The ability to deal with the present and no need to carry anything.
That will be toward the happy lifestyle.
Also, freedom is always with responsibility.
If we can be responsible on being ourselves,
there will be no one directing us.
We can live freely without any guideline.
(You might be interested in this post. It explained the result when we cannot be responsible
So Glad to read your post.
Jade the Mystic
Thank you for the lovely comment and link. I went back to your post and re-read it.
This is something that Stephen Covey emphasizes in ‘The Seven Habits of Highly Effective People’.. a worthwhile approach to life.

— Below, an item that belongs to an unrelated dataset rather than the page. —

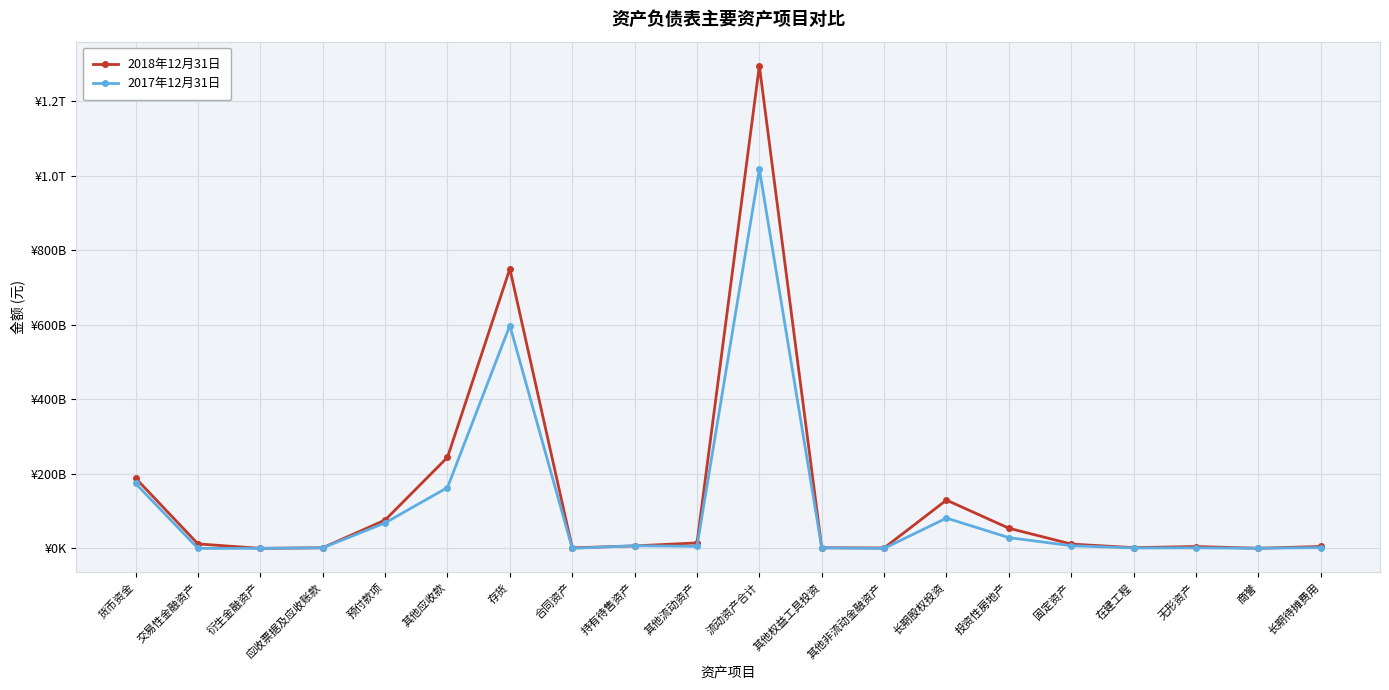

How many interior local peaks does the 2017年12月31日 series have?

5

I read, “I Am That” by Nisargadatta. My favorite thing is when he said, “I am the space which this body and mind occupy.” Of course a paraphrase but that sure pulls the rug out of a lot of past teachings. Really enjoy your posts. 🙂
Thank you for sharing. This was the first time I had read his work.
Sharing this quote!
In living a good life, ethical, maybe even a spiritual one allows us to let go, to then carry happiness in a form with us in daily life.
Being responsible or able becomes easier without judgment or need to explain egotistic desires and behavior.
Intuition is a guide we should develop and apply each breath.
The right path or action arrives when we are present, empty, aware.
Being mindful is not always passive
Being mindful may alert us to take serious action at times.
Being able to take action may take practice.
It does take practice and attention we often do not use well. I agree that when we let go of judging or, as Gadamer suggested become aware of our judging, the path becomes a different one.